━━ Text block ━━

4. Additional Information

The rules also would require submission of:

  • Subsidies from foreign entities or governments of concern, countervailing duties, and jurisdictions conducting investigations of duties, pursuant to Congress’ directive
  • Information on existing or pending defense or intelligence contracts
  • Identification of communications and messaging systems
  • Information on other jurisdictions that are investigating the transaction as well as a voluntary “check-the-box” to allow waivers with foreign jurisdictions

5. Miscellaneous Other Changes

Other changes include:

  • Requiring entities that are both acquired and acquiring entities to file separate forms
  • Requiring draft agreements or detailed term sheets for filers that have not executed a definitive agreement; this may delay a filing until the point at which the transaction is more certain and the specifics are laid out in more detail
  • Requiring verbatim English translations of documents with both the original and the English translation being submitted. The parties may choose the method, but the translations must be “understandable, accurate, and complete.”
  • For “updated” filings, i.e., filings after an acquiror voluntarily withdraws and refiles its HSR form, the Commission proposes no longer requiring updated financial information under 4(a) and 4(b), continuing to receive updated 4(c) and 4(d) information, and adding a requirement for updated transaction agreements and updated information about subsidies from foreign entities.
  • Requiring a certification that the filer has taken steps to prevent the destruction of documents and information

These changes will substantially increase the burden on filers, particularly for the first filing a party makes after the rules are implemented. They will delay the time in which parties can make HSR filings in many cases, particularly in situations where the parties are planning to file on a letter of intent (LOI) because the bare-bones LOIs on which parties previously filed will not be accepted. This additional information will likely also lead to staff asking additional questions during the initial waiting period, again increasing costs and burdens and making it more likely parties will have to pull-and-refile.

━━━
━━ Given information ━━

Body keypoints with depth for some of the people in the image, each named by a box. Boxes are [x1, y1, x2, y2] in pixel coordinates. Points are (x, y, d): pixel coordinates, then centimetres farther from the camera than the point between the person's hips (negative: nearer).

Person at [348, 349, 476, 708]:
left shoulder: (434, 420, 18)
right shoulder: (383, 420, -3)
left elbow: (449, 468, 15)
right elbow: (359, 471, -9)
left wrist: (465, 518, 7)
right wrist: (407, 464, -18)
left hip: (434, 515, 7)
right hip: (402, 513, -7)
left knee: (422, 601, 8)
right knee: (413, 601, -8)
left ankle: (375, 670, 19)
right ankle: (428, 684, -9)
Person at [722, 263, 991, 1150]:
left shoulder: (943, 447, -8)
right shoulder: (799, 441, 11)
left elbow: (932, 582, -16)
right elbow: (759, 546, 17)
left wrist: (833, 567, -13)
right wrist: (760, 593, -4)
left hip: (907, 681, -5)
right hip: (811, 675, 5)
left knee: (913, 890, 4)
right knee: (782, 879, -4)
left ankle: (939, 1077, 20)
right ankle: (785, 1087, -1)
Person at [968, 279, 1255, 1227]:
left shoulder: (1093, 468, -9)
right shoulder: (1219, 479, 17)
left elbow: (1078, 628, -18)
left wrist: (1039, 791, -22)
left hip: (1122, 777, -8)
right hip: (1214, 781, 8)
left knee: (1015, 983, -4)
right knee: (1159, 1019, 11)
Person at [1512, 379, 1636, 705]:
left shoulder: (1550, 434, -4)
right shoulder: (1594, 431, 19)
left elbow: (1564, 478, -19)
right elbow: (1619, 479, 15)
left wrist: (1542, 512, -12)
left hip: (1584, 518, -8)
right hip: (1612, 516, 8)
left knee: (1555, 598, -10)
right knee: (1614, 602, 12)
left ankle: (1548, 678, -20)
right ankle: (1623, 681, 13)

━━━

Exercises to complete:
[1] Duplicate the part of the HSR filing text that begins at the words "These changes will" and stops after "have to pull-and-refile.".
[2] In the HSR filing text, what standard must document translations meet?
These rows have no connection to the text about HSR filing changes.

Written responses:
[1]
These changes will substantially increase the burden on filers, particularly for the first filing a party makes after the rules are implemented. They will delay the time in which parties can make HSR filings in many cases, particularly in situations where the parties are planning to file on a letter of intent (LOI) because the bare-bones LOIs on which parties previously filed will not be accepted. This additional information will likely also lead to staff asking additional questions during the initial waiting period, again increasing costs and burdens and making it more likely parties will have to pull-and-refile.

[2] They must be "understandable, accurate, and complete."